*Try it*.
For this exercise, copy all the data exactly and include none of the pictures.

*Information supplied*.
####
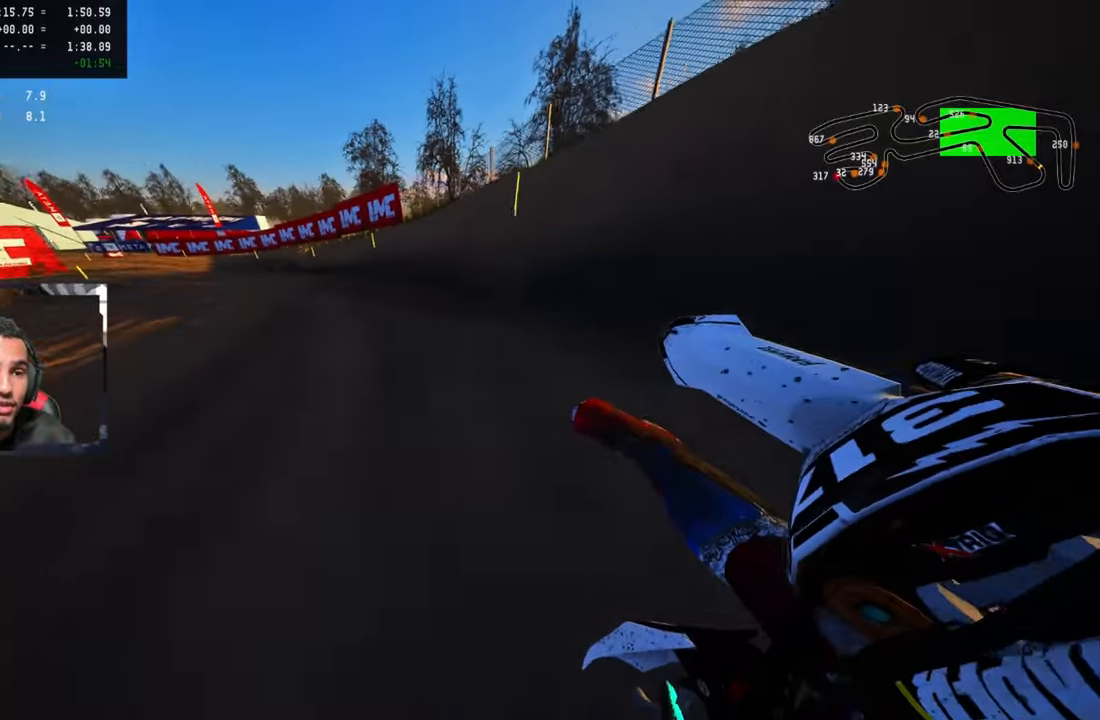
{"buttons": ["R2"], "left_stick": "up-left", "right_stick": "up-right", "events": [[34, "R2", "down"]]}
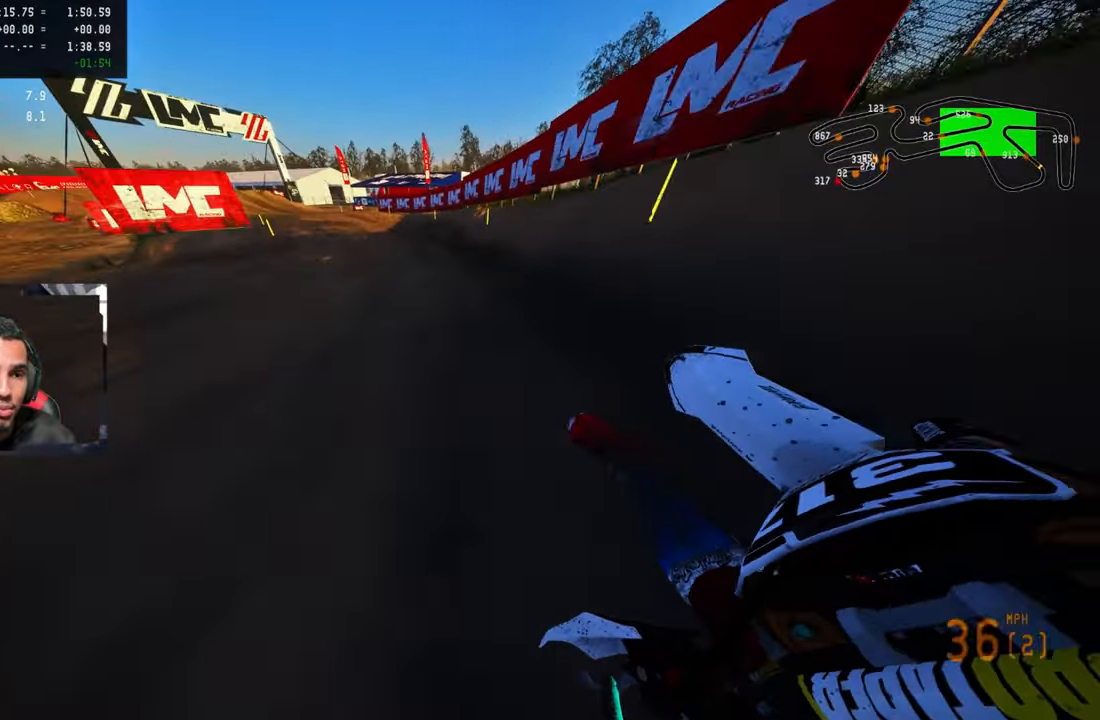
{"buttons": ["R2"], "left_stick": "up-left", "right_stick": "up-right", "events": []}
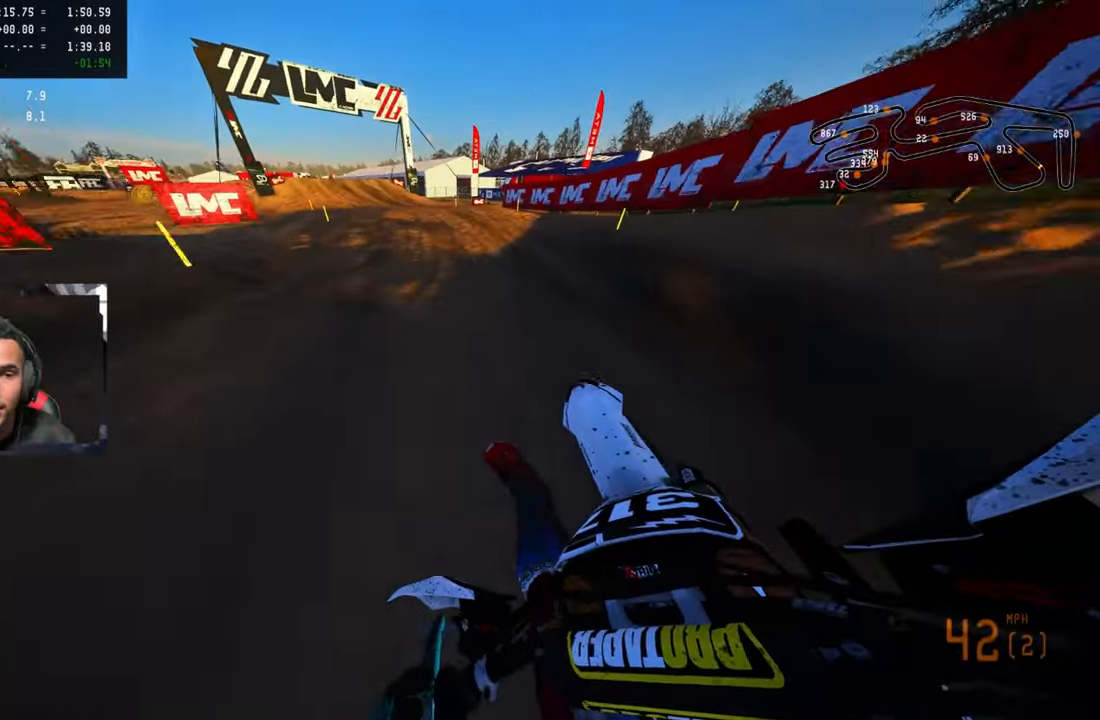
{"buttons": ["R2"], "left_stick": "up-left", "right_stick": "up-right", "events": []}
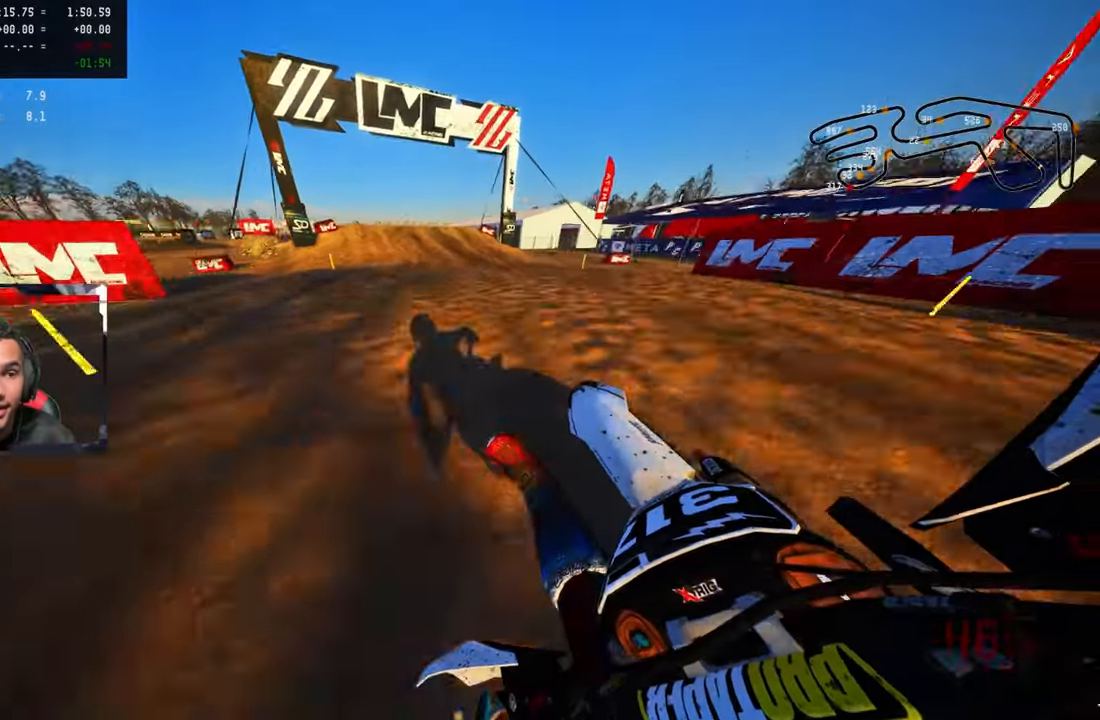
{"buttons": [], "left_stick": "up-left", "right_stick": "center", "events": [[117, "R2", "up"], [150, "right_stick", "center"], [300, "R2", "down"], [350, "R3", "down"], [417, "R3", "up"], [450, "R2", "up"]]}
####
*Solution for this exercise*.
{"buttons": ["R2"], "left_stick": "up-left", "right_stick": "up-right", "events": [[34, "R2", "down"]]}
{"buttons": ["R2"], "left_stick": "up-left", "right_stick": "up-right", "events": []}
{"buttons": ["R2"], "left_stick": "up-left", "right_stick": "up-right", "events": []}
{"buttons": [], "left_stick": "up-left", "right_stick": "center", "events": [[117, "R2", "up"], [150, "right_stick", "center"], [300, "R2", "down"], [350, "R3", "down"], [417, "R3", "up"], [450, "R2", "up"]]}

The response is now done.